How does Baker Early College, which Niche.com recently ranked the best charter high school in Oregon, inspire students to take their enthusiasm to the next level? 

The school pays for tuition and fees for high school students to take 12 college credits per term. As students complete courses on college campuses, they are guided through the process by advisors like Rasmussen.   

While the school is open to anyone, it’s especially attractive to students who feel ready and eager to start working toward their careers. 

“It’s the kids who would be taking AP classes at a traditional high school,” described another Baker Early College advisor, Kate Scheideman. “Rather than having to take the AP class and the exam that they have to pay for and may or may not pass, they get to take the class directly at the community college with guaranteed credit awarded.”

The school empowers students with “three-layer advising,” which means advisors help students think through high school goals, undergraduate goals, and graduate school or post-college goals.

“We’re trying to help facilitate as much as we can to get them to their end goal,” said Scheideman. “A lot of our students are high-achieving kids who want to be doctors, lawyers, and dentists. Helping them now knock out as much of that as possible is one of our key goals.”

But it’s not just high-achievers who find happiness at Baker Early College. For other students, Baker Early College represents a safe, supportive environment in which to begin exploring college.  

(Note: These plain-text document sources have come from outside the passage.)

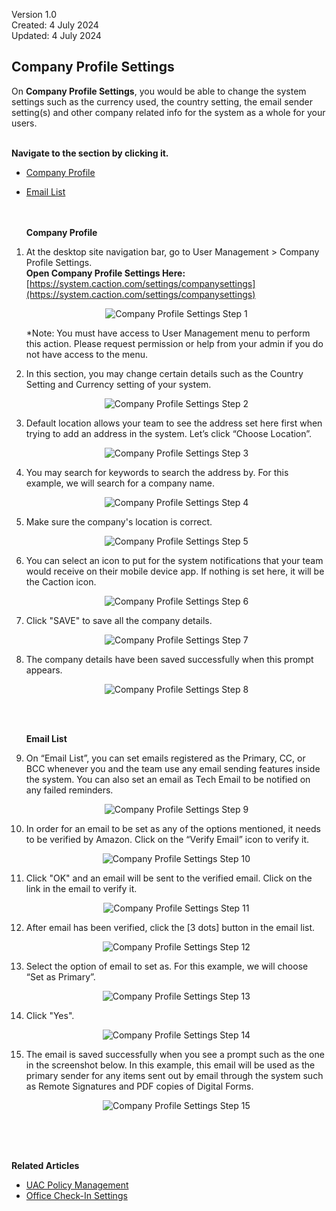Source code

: Version 1.0<br>
Created: 4 July 2024<br>
Updated: 4 July 2024<br>
## Company Profile Settings

On **Company Profile Settings**, you would be able to change the system settings such as the currency used, the country setting, the email sender setting(s) and other company related info for the system as a whole for your users.<br><br>

**Navigate to the section by clicking it.**<br>

- [Company Profile](#section1)<br>
- [Email List](#section2)
<br><br><br>

   <a id="section1"></a>

   **Company Profile**

1. At the desktop site navigation bar, go to User Management > Company Profile Settings.<br>
   **Open Company Profile Settings Here:** [https://system.caction.com/settings/companysettings](https://system.caction.com/settings/companysettings)<br>

   <p align="center">
      <img src="img/Company_Profile_Settings_Step_1.png" alt="Company Profile Settings Step 1">
   </p>
     
   *Note: You must have access to User Management menu to perform this action. Please request permission or help from your admin if you do not have access to the menu.<br>
   
2. In this section, you may change certain details such as the Country Setting and Currency setting of your system.

   <p align="center">
      <img src="img/Company_Profile_Settings_Step_2.png" alt="Company Profile Settings Step 2">
   </p>
  
3. Default location allows your team to see the address set here first when trying to add an address in the system. Let’s click “Choose Location”.

   <p align="center">
      <img src="img/Company_Profile_Settings_Step_3.png" alt="Company Profile Settings Step 3">
   </p>
  
4. You may search for keywords to search the address by. For this example, we will search for a company name.

   <p align="center">
      <img src="img/Company_Profile_Settings_Step_4.png" alt="Company Profile Settings Step 4">
   </p>
  
5. Make sure the company's location is correct.

   <p align="center">
      <img src="img/Company_Profile_Settings_Step_5.png" alt="Company Profile Settings Step 5">
   </p>
  
6. You can select an icon to put for the system notifications that your team would receive on their mobile device app. If nothing is set here, it will be the Caction icon.

   <p align="center">
      <img src="img/Company_Profile_Settings_Step_6.png" alt="Company Profile Settings Step 6">
   </p>
  
7. Click "SAVE" to save all the company details.

   <p align="center">
      <img src="img/Company_Profile_Settings_Step_7.png" alt="Company Profile Settings Step 7">
   </p>
  
8. The company details have been saved successfully when this prompt appears.

   <p align="center">
      <img src="img/Company_Profile_Settings_Step_8.png" alt="Company Profile Settings Step 8">
   </p>
   <br><br>
   <a id="section2"></a>

   **Email List**
  
9. On “Email List”, you can set emails registered as the Primary, CC, or BCC whenever you and the team use any email sending features inside the system. You can also set an email as Tech Email to be notified on any failed reminders.

   <p align="center">
      <img src="img/Company_Profile_Settings_Step_9.png" alt="Company Profile Settings Step 9">
   </p>
  
10. In order for an email to be set as any of the options mentioned, it needs to be verified by Amazon. Click on the “Verify Email” icon to verify it.

    <p align="center">
       <img src="img/Company_Profile_Settings_Step_10.png" alt="Company Profile Settings Step 10">
    </p>
  
11. Click "OK" and an email will be sent to the verified email. Click on the link in the email to verify it.

    <p align="center">
       <img src="img/Company_Profile_Settings_Step_11.png" alt="Company Profile Settings Step 11">
    </p>

12. After email has been verified, click the [3 dots] button in the email list.

    <p align="center">
       <img src="img2/Company_Profile_Settings_Step_12.png" alt="Company Profile Settings Step 12">
    </p>

13. Select the option of email to set as. For this example, we will choose “Set as Primary”.

    <p align="center">
       <img src="img2/Company_Profile_Settings_Step_13.png" alt="Company Profile Settings Step 13">
    </p>

14. Click "Yes".

    <p align="center">
       <img src="img2/Company_Profile_Settings_Step_14.png" alt="Company Profile Settings Step 14">
    </p>

15. The email is saved successfully when you see a prompt such as the one in the screenshot below. In this example, this email will be used as the primary sender for any items sent out by email through the system such as Remote Signatures and PDF copies of Digital Forms.

    <p align="center">
       <img src="img2/Company_Profile_Settings_Step_15.png" alt="Company Profile Settings Step 15">
    </p>
   <br><br><br>

**Related Articles**
- [UAC Policy Management](UAC_Policy_Management.md)
- [Office Check-In Settings](Office_Check_In_Settings.md)

<!-- [Link Text](https://support.caction.com/Company_Profile_Settings.html) -->
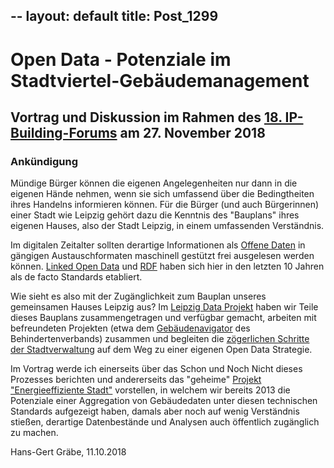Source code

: --
layout: default
title: Post_1299
---


# Open Data - Potenziale im Stadtviertel-Gebäudemanagement

<h2>Vortrag und Diskussion im Rahmen des <a href="http://www.ip-building.de/w/">18. IP-Building-Forums</a> am 27. November 2018</h2>
<h3>Ankündigung</h3>
Mündige Bürger können die eigenen Angelegenheiten nur dann in die eigenen Hände nehmen, wenn sie sich umfassend über die Bedingtheiten ihres Handelns informieren können. Für die Bürger (und auch Bürgerinnen) einer Stadt wie Leipzig gehört dazu die Kenntnis des "Bauplans" ihres eigenen Hauses, also der Stadt Leipzig, in einem umfassenden Verständnis.

Im digitalen Zeitalter sollten derartige Informationen als <a href="http://leipzig-data.de/open-data/">Offene Daten</a> in gängigen Austauschformaten maschinell gestützt frei ausgelesen werden können. <a href="https://lod-cloud.net/">Linked Open Data</a> und <a href="https://de.wikipedia.org/wiki/Resource_Description_Framework">RDF</a> haben sich hier in den letzten 10 Jahren als de facto Standards etabliert.

Wie sieht es also mit der Zugänglichkeit zum Bauplan unseres gemeinsamen Hauses Leipzig aus? Im <a href="http://leipzig-data.de/">Leipzig Data Projekt</a> haben wir Teile dieses Bauplans zusammengetragen und verfügbar gemacht, arbeiten mit befreundeten Projekten (etwa dem <a href="http://leipzig-data.de/anwendungen/gebaudenavigator/">Gebäudenavigator</a> des Behindertenverbands) zusammen und begleiten die <a href="http://leipzig-data.de/open-data-in-leipzig/">zögerlichen Schritte der Stadtverwaltung</a> auf dem Weg zu einer eigenen Open Data Strategie.

Im Vortrag werde ich einerseits über das Schon und Noch Nicht dieses Prozesses berichten und andererseits das "geheime" <a href="https://www.leipzig.de/news/news/energieeffiziente-stadt/">Projekt "Energieeffiziente Stadt"</a> vorstellen, in welchem wir bereits 2013 die Potenziale einer Aggregation von Gebäudedaten unter diesen technischen Standards aufgezeigt haben, damals aber noch auf wenig Verständnis stießen, derartige Datenbestände und Analysen auch öffentlich zugänglich zu machen.

Hans-Gert Gräbe, 11.10.2018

“I’ve had several students who I don’t think anybody in their home ever really talked to about college,” said Rasmussen. “College is not something they even thought was a possibility. To see them be successful, to have that extra support system where it’s okay to fail and try again— that’s something that’s really been rewarding.”

The dual enrollment program offers high school students an exciting dose of independence.  At the same time, advisors like Scheideman and Rasmussen play a valuable role in ensuring students receive the support they need to succeed. 

For Baker Early College advisor Robert Williams, it’s knowing the headstart he is helping students gain that makes his job worth it.

“I always wish this program existed back when I was in high school,” Williams said. “What these students are doing in the dual enrollment is knocking out a lot of core classes. That’s such a benefit to them long term because then they can start their upper division coursework or get closer to their end goal.”  

Baker Early College staff

Daniel Huld, Baker Early College’s superintendent, is the first to say that Baker is not for every student. But for hundreds of them, it’s a shortcut to pursuing their passion.  

“For education systems to be successful, you have to have charter options, online options, early college options, alternative schools, traditional schools,” said Huld. “Through that and through allowing each one of those environments to specialize, you can meet more student needs.”